## BRIEF
Copy each of the following lines word for word, in the same order.
########
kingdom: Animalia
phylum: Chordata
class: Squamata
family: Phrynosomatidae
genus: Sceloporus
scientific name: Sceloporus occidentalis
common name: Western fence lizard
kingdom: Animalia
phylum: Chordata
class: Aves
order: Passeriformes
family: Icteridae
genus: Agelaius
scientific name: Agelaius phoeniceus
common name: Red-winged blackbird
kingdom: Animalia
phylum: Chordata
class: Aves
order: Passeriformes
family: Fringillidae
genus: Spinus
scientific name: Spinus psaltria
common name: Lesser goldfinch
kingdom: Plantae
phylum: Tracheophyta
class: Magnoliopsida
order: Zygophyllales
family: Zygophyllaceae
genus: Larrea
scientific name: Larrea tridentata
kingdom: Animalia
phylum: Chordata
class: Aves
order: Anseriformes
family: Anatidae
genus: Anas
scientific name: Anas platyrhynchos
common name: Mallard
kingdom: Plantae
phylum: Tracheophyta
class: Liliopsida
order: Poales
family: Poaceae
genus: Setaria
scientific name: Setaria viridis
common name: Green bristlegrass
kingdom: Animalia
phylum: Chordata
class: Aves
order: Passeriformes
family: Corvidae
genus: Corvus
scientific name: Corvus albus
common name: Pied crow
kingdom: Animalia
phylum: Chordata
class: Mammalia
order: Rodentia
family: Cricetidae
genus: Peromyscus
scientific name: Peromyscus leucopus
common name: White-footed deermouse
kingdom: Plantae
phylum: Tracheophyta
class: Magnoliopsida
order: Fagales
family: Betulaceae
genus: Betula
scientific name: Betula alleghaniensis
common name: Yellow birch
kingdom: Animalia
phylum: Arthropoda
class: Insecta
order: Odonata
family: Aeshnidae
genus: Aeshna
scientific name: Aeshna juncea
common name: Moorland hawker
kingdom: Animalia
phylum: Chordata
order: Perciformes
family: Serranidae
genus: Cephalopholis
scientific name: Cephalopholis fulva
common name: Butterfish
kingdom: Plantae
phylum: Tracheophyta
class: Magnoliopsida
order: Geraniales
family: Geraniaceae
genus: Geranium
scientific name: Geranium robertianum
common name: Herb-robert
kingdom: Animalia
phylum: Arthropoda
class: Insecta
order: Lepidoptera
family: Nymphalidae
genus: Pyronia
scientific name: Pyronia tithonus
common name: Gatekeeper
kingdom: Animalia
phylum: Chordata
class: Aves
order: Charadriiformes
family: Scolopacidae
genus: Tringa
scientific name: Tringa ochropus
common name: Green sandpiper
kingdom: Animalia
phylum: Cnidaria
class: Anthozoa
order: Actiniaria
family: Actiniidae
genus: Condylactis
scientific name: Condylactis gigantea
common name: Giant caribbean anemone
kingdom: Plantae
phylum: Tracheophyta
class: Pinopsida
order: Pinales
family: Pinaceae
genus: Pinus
########
## PROBLEM SOLUTION
kingdom: Animalia
phylum: Chordata
class: Squamata
family: Phrynosomatidae
genus: Sceloporus
scientific name: Sceloporus occidentalis
common name: Western fence lizard
kingdom: Animalia
phylum: Chordata
class: Aves
order: Passeriformes
family: Icteridae
genus: Agelaius
scientific name: Agelaius phoeniceus
common name: Red-winged blackbird
kingdom: Animalia
phylum: Chordata
class: Aves
order: Passeriformes
family: Fringillidae
genus: Spinus
scientific name: Spinus psaltria
common name: Lesser goldfinch
kingdom: Plantae
phylum: Tracheophyta
class: Magnoliopsida
order: Zygophyllales
family: Zygophyllaceae
genus: Larrea
scientific name: Larrea tridentata
kingdom: Animalia
phylum: Chordata
class: Aves
order: Anseriformes
family: Anatidae
genus: Anas
scientific name: Anas platyrhynchos
common name: Mallard
kingdom: Plantae
phylum: Tracheophyta
class: Liliopsida
order: Poales
family: Poaceae
genus: Setaria
scientific name: Setaria viridis
common name: Green bristlegrass
kingdom: Animalia
phylum: Chordata
class: Aves
order: Passeriformes
family: Corvidae
genus: Corvus
scientific name: Corvus albus
common name: Pied crow
kingdom: Animalia
phylum: Chordata
class: Mammalia
order: Rodentia
family: Cricetidae
genus: Peromyscus
scientific name: Peromyscus leucopus
common name: White-footed deermouse
kingdom: Plantae
phylum: Tracheophyta
class: Magnoliopsida
order: Fagales
family: Betulaceae
genus: Betula
scientific name: Betula alleghaniensis
common name: Yellow birch
kingdom: Animalia
phylum: Arthropoda
class: Insecta
order: Odonata
family: Aeshnidae
genus: Aeshna
scientific name: Aeshna juncea
common name: Moorland hawker
kingdom: Animalia
phylum: Chordata
order: Perciformes
family: Serranidae
genus: Cephalopholis
scientific name: Cephalopholis fulva
common name: Butterfish
kingdom: Plantae
phylum: Tracheophyta
class: Magnoliopsida
order: Geraniales
family: Geraniaceae
genus: Geranium
scientific name: Geranium robertianum
common name: Herb-robert
kingdom: Animalia
phylum: Arthropoda
class: Insecta
order: Lepidoptera
family: Nymphalidae
genus: Pyronia
scientific name: Pyronia tithonus
common name: Gatekeeper
kingdom: Animalia
phylum: Chordata
class: Aves
order: Charadriiformes
family: Scolopacidae
genus: Tringa
scientific name: Tringa ochropus
common name: Green sandpiper
kingdom: Animalia
phylum: Cnidaria
class: Anthozoa
order: Actiniaria
family: Actiniidae
genus: Condylactis
scientific name: Condylactis gigantea
common name: Giant caribbean anemone
kingdom: Plantae
phylum: Tracheophyta
class: Pinopsida
order: Pinales
family: Pinaceae
genus: Pinus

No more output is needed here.